No entanto – apontou – “continua uma falta de conhecimento da qualidade da gestão e das contas autárquicas. As autarquias locais são hoje as entidades da administração pública mais fiscalizadas e mais controladas. Não há em Portugal titulares de cargos políticos mais fiscalizados que os eleitos locais.” Mais uma vez o Governo era o destinatário.

CCDR dirigidas por eleitos
Quanto aos novos fundos europeus, o autarca do PS deu conta que “o potencial transformador dos investimentos que estes fundos europeus poderão proporcionar depende muito da saúde, da bondade e da lisura com que irão decorrer as relações entre as autarquias e o poder central, nomeadamente através das comissões de coordenação e desenvolvimento regionais”.

E, neste capítulo, defendeu: "Não vale a pena iludir o essencial: o funcionamento das CCDR melhoraria muito se estas fossem dirigidas por eleitos. Falta, de facto, esse nível no projecto constitucional do Estado português. Falta um órgão executivo eleito – mandatado pelos cidadãos – que ocupe o espaço vazio entre os presidentes de câmara e os ministros”, apontou.

O presidente da Câmara de Cascais e vice-presidente do PSD, Carlos Carreiras, que esta semana disse temer que houvesse uma ruptura no seio da ANMP em pleno congresso, criticou os que “usam os autarcas” para fazer um ataque velado ao poder local”. “Muitos dos que consideram os autarcas políticos menores são os mesmos que desprezam o papel das autarquias” no mundo moderno, afirmou o presidente da Câmara de Cascais.

E porque o congresso decorre no concelho de Grândola, denominada "terra da fraternidade", Carreiras decidiu encerrar a sua intervenção com alguma ousadia, usando uma citação que, para si, é “o verdadeiro hino da cidadania: 'Grândola, vila morena'”.

Da parte de tarde, o congresso contou com as intervenções dos convidados António Filipe, António Lobo Xavier, Augusto Mateus e João Salgueiro. O ex-líder da bancada parlamentar do PCP, António Filipe, disse que “faria todo o sentido, e não representaria nenhuma distorção do sistema constitucional de fiscalização da constitucionalidade e ilegalidade de normas, se fosse permitido que, por exemplo, um décimo das assembleias deliberativas dos municípios pudesse requerer ao Tribunal Constitucional, em sede de fiscalização sucessiva, a declaração de inconstitucionalidade ou de ilegalidade de normas com fundamento em violação da autonomia do poder local”.

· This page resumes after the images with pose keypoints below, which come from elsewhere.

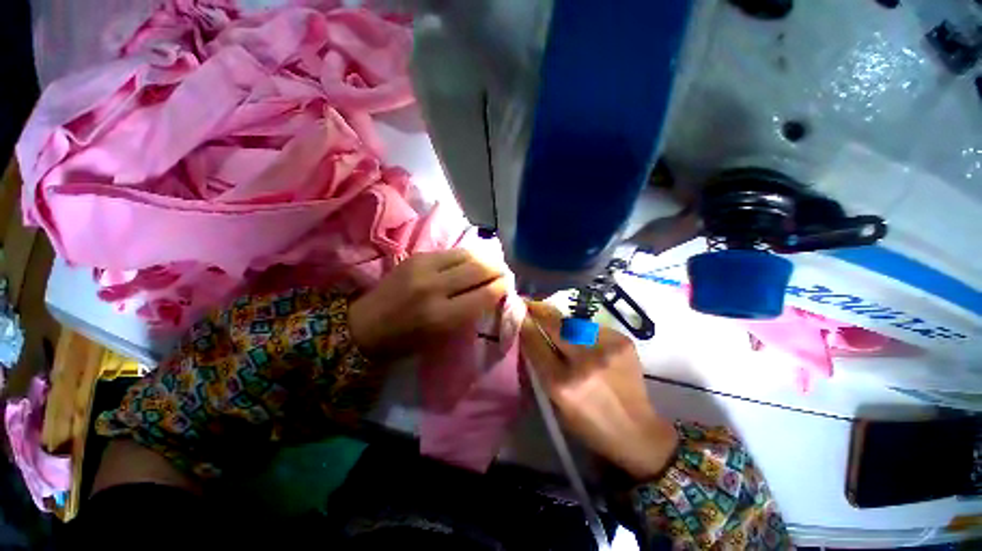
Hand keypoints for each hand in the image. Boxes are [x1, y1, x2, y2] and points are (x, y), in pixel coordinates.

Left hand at [349, 250, 507, 357]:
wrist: (363, 325)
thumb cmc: (405, 341)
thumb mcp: (441, 337)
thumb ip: (468, 314)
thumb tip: (491, 293)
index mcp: (441, 316)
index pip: (484, 295)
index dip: (501, 288)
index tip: (508, 285)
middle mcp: (435, 288)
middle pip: (478, 269)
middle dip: (497, 269)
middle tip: (504, 271)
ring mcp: (424, 267)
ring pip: (467, 255)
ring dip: (484, 258)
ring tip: (491, 263)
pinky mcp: (416, 256)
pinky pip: (451, 252)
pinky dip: (466, 256)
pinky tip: (471, 261)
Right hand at [521, 302, 677, 480]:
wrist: (637, 432)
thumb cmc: (589, 424)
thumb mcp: (556, 402)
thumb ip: (542, 368)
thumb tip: (530, 335)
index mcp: (562, 384)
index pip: (534, 342)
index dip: (523, 324)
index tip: (517, 313)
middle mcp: (584, 362)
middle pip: (554, 324)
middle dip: (538, 310)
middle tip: (530, 303)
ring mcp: (606, 348)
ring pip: (573, 322)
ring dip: (561, 321)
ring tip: (556, 323)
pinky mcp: (623, 341)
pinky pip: (592, 327)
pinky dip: (583, 331)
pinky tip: (584, 340)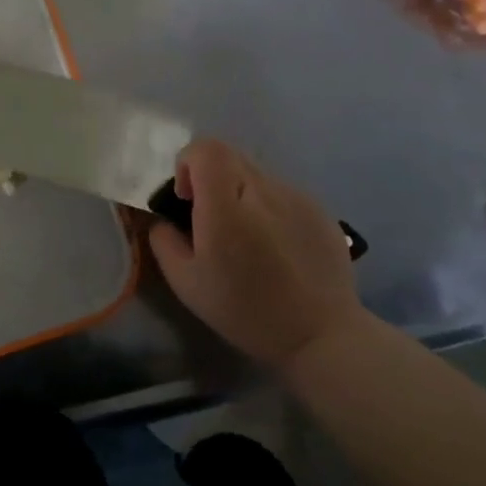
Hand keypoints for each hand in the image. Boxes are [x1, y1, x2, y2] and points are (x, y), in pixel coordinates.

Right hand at [148, 138, 364, 366]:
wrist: (321, 336)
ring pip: (256, 175)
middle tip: (212, 218)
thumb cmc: (245, 311)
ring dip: (241, 194)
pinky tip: (276, 247)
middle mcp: (263, 191)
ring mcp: (296, 197)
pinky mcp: (320, 209)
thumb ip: (164, 241)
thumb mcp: (187, 284)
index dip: (188, 162)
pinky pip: (282, 193)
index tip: (187, 197)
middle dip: (211, 178)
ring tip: (247, 237)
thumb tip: (164, 219)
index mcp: (226, 207)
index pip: (206, 149)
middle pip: (229, 156)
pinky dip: (268, 208)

O centrista António Lobo Xavier surpreendeu ao dizer que os ”impostos são detalhes” e, em final do ciclo de ajustamento financeiro, deixou mesmo um conselho aos autarcas: "Abandonem a reivindicação dos detalhes, exijam aos partidos um compromisso sobre um princípios essencial de estabilidade, que só pode ser dado pela ligação ao produto geral e pela ligação à despesa nacional."

Também o ex-ministro da Economia, Augusto Mateus, convidado para falar sobre os novos desafios do poder local no Portugal 2020, deixou uma recomendação aos autarcas: "Exigir que a gestão dos fundos estruturais seja feita com descentralização estratégica, como é recomendado pelas regras europeias.”

Mas sublinhou que, para que isso possa ser exigido, “é preciso que dêem o passo de estar disponíveis para cooperar uns com os outros, para não quererem fazer coisas sem a massa crítica adequada e para não quererem adoptar tudo aquilo que é novo na construção dos sistemas que nos permitem poupar imensos recursos e ser muitíssimo mais eficientes na gestão da coisa pública, na promoção do interesse geral do bem comum". No fundo, falou de "empresas bem geridas, partilhando o valor com os territórios e as populações que as acolhem, e pessoas que sabem que o seu futuro não lhes vai ser oferecido por ninguém. Em democracia [esse futuro] é conquistado pela sua inteligência e pela sua cidadania”.